In this month’s Fighting with the Undertow:
You can argue all you like how punk Green Day are, and whether they measure up to your personal yardstick for punk purity, but there can’t be many bands who can make right wing idiots in America lose their shit just by changing the words of a 20-year-old song. Plus, ‘The American Dream is Killing Me’ is an earworm that presses all the right American Idiot buttons. So what better way to kick on this first Fighting with the Undertow?
I’ve had ‘Traffic Lights’ by Brazil’s Asfixia Social on repeat with its guest vocal from D.O.A.’s Joey ‘Shithead’ Keithley, as I’ll be writing about it for Punktuation, but I still can’t quite work out what’s it’s all about.
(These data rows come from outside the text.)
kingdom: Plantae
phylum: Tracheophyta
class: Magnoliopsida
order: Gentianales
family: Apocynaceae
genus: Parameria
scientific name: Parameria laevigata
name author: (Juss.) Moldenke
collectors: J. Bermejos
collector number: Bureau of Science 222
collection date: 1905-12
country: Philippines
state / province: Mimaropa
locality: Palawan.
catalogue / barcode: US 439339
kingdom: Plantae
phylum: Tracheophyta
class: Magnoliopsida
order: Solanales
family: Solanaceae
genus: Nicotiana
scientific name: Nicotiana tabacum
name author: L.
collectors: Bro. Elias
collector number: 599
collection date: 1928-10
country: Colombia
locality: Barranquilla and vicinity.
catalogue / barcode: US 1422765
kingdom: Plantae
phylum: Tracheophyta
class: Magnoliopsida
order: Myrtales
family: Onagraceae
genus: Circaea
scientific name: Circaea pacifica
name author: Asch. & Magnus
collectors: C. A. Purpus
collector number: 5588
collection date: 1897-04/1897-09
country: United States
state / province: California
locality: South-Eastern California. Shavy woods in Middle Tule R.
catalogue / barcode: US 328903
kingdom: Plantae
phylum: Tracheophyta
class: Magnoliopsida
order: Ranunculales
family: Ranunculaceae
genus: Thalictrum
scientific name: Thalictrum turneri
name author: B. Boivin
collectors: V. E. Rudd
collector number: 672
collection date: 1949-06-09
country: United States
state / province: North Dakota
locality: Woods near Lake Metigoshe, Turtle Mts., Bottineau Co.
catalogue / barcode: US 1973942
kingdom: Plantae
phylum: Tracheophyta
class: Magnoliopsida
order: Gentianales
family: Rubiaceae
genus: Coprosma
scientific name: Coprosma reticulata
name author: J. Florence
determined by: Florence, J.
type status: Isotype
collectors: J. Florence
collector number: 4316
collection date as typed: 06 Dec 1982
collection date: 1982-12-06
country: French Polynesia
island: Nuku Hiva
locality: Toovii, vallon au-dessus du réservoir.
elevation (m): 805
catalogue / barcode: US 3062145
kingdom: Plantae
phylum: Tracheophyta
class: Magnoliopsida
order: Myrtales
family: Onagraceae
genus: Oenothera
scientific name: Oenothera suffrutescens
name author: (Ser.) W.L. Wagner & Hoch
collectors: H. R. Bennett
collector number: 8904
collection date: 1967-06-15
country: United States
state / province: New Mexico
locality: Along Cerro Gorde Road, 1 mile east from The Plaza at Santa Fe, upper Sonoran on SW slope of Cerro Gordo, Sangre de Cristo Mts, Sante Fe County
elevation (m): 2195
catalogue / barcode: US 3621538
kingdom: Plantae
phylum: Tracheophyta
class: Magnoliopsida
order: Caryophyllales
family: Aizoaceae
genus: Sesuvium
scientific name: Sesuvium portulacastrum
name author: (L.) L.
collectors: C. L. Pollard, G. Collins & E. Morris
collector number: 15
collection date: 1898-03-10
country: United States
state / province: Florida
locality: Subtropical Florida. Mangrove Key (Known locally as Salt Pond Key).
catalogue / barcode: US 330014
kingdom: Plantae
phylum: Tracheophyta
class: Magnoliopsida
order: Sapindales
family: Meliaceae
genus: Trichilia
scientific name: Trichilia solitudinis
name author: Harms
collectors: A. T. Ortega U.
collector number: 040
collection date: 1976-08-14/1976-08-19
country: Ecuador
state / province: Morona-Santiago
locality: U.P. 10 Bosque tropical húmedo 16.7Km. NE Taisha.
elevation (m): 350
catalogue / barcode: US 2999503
All good ska-punk fun though and of a similarly weighty heft to ‘Trouble in the Winners Circle’ by Joey’s compatriots the Canadian hardcore band Comeback Kid.
New York post-hardcore outfit Fire Man and London Oi! / hardcore band The Chisel round out the heavy end of this month’s playlist. Putting it together over the last few days I thought I didn’t have any hardcore represented, until I realised I’d been thinking of the Jesus Pierce / Zulu ‘power violence’ side of the genre.
There’s lighter fare too, with an acoustic ‘Cuffing Season’ by Laura Jane Grace, whose output I really need to spend more time with, and Mary Timony slows everything down to pedal steel pace near the end with ‘The Guest’.
But before we get there, there’s a Pixies guitar-driven grower from B O I, frenetic punk from Bad Nerves and – in Bleakness - some of the 80s alternative inspired punk rock that I keep coming across in bands like Home Front and High Vis.
Special mention should go to Sweden’s Sweet Teeth, not just because their biography mentions Hüsker Dü and Dinosaur Jr but also because they sound like a lost Boston band familiar with Fort Apache – the studio where the Throwing Muses live broadcast comes from. By then a trio, the US band’s ‘Bea’ has some of my favourite David Narcizo drumming, but the whole thing’s great.
And hats off to Nashville’s trash pop punks Snõõper for quietly releasing a deconstructed cover of ‘For Your Love’ by The Yardbirds on New Year’s Eve.